Pancreatic enzymes are secreted into the lumen of the duodenum in an active state or in the form of proenzymes. α-amylase (breaks down the polysaccharides starch and glycogen to maltose and maltotriose) and lipase (breaks down triglycerides to mono-, diglycerides and fatty acids) are secreted in active form. In this case, lipid metabolism depends on the size of fat droplets that undergo emulsification with the participation of bile acids. Proteolytic enzymes are secreted in the form of proenzymes, and their activation occurs in the lumen of the small intestine at a certain pH level with the participation of enteric enzymes (enterokinase) or due to mutual catalytic effects. If there is insufficient production of bicarbonate by the pancreas, when the pH does not rise to the level necessary to activate proteolytic enzymes, protein breakdown will be less efficient. At a pH of approximately 6, with the participation of enterokinase, trypsinogen is converted into active trypsin, which, in turn, activates the proenzymes chemotrypsin, elastase and carboxypeptidase A and B. Trypsin breaks down protein molecules mainly in the zone of arginine and lysine, chemotrypsin - in the zones of aromatic amino acids , leucine, glutamine, methionine. Elastin (a connective tissue protein) is destroyed only by elastase. Carboxypeptidase A and B cleave the outer bonds of proteins. Hydrolysis of proteins by pancreatic enzymes leads to the formation of low molecular weight peptides and glucose. The final stage of oligopeptide cleavage and amino acid transport occurs on the villi of the apical surface of enterocytes with the participation of intestinal and adsorbed pancreatic peptidases. When pancreatic enzymes move to the terminal parts of the small intestine, their activity decreases, but proteases and amylase are more stable than lipase, which is inactivated when the pH of the chyme decreases and under the influence of the same proteases. In conditions of exocrine pancreatic insufficiency, lipase deficiency is even more noticeable. This explains the fact that impaired digestion of fats develops earlier than starch and proteins [4,10,12].

The causes of abdominal digestion disorders can be different. Hydrolysis of fats can decrease with a deficiency of bile acids (congenital pathology, obstructive jaundice, primary biliary cirrhosis, severe parenchymal liver pathology, disturbances in the enterohepatic circulation of bile acids). But the most common and significant cause of disorders of luminal hydrolysis are diseases of the pancreas, leading to a deficiency of its functioning tissue and exocrine insufficiency: chronic pancreatitis, subtotal or total pancreatectomy, pancreatic cancer, cystic fibrosis, decreased enterokinase activity (Zollinger-Ellison syndrome, pancreozymin deficiency and secretin).

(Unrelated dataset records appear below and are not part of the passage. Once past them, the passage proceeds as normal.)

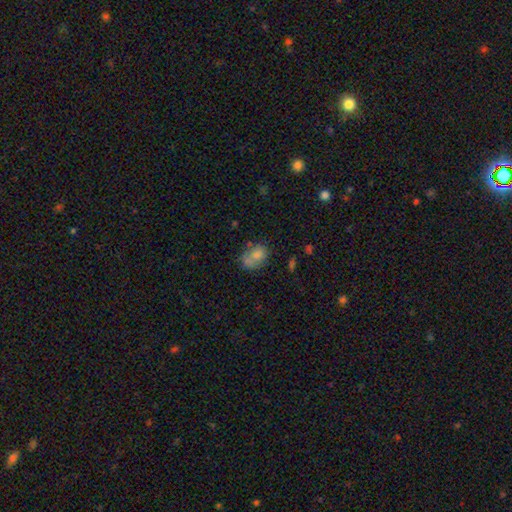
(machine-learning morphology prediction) Smooth or featured? Predicted: smooth (p=0.74). How rounded? Predicted: in between (p=0.70). Merging? Predicted: none (p=0.41).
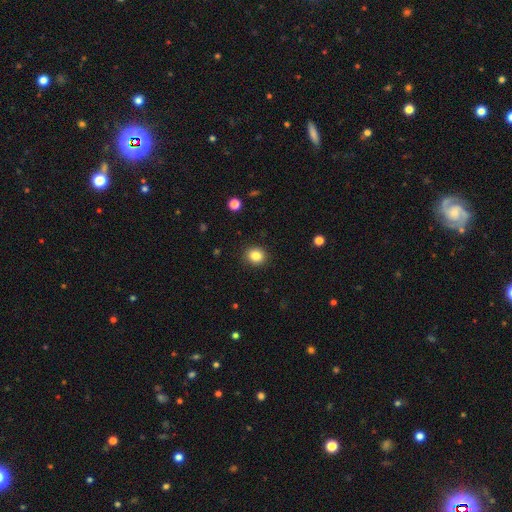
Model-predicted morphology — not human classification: Smooth or featured?
  - smooth: 85% *
  - star or artifact: 10%
  - featured or disk: 5%
How rounded?
  - round: 81% *
  - in between: 18%
  - cigar-shaped: 1%
Merging?
  - none: 91% *
  - minor disturbance: 6%
  - major disturbance: 2%
  - merger: 1%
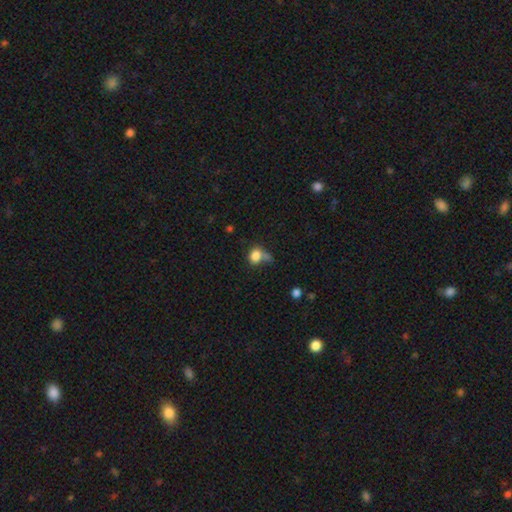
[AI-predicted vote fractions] Smooth or featured?
  - smooth: 81% *
  - star or artifact: 11%
  - featured or disk: 9%
How rounded?
  - round: 50% *
  - in between: 49%
  - cigar-shaped: 1%
Merging?
  - none: 36% *
  - merger: 27%
  - minor disturbance: 20%
  - major disturbance: 17%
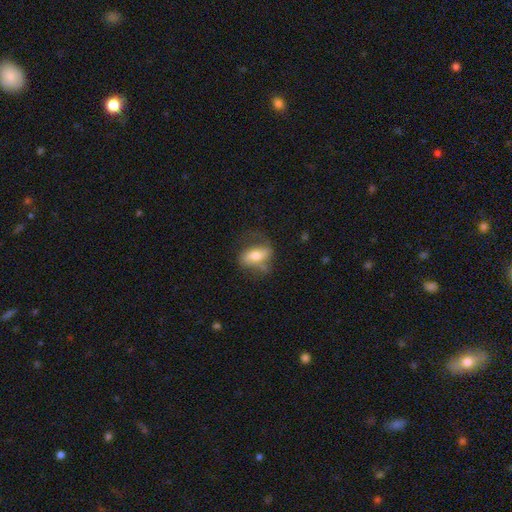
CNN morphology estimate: Smooth or featured? smooth (50%)
How rounded? in between (82%)
Merging? none (48%)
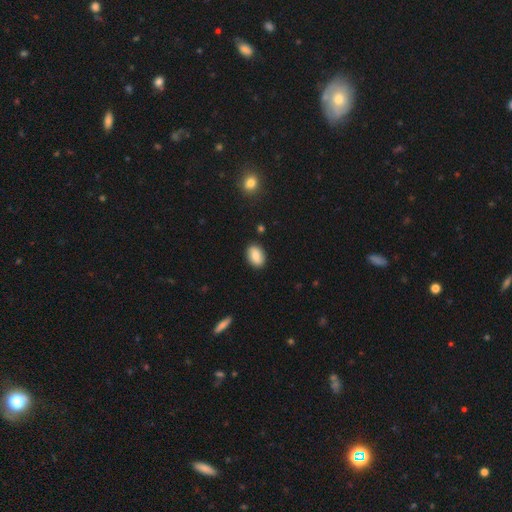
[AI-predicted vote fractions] Smooth or featured?
  - smooth: 76% *
  - featured or disk: 17%
  - star or artifact: 8%
How rounded?
  - in between: 83% *
  - round: 16%
  - cigar-shaped: 2%
Merging?
  - none: 87% *
  - minor disturbance: 9%
  - major disturbance: 2%
  - merger: 2%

The term chronic pancreatitis denotes a group of chronic diseases of the pancreas of various etiologies, predominantly inflammatory in nature, with phase-progressive focal, segmental or diffuse degenerative or destructive changes in its exocrine tissue, atrophy of glandular elements (pancreocytes) and their replacement with connective (fibrous) tissue, changes in ductal system of the pancreas with the formation of cysts and calculi, with varying degrees of disruption of exocrine and endocrine functions [4,6].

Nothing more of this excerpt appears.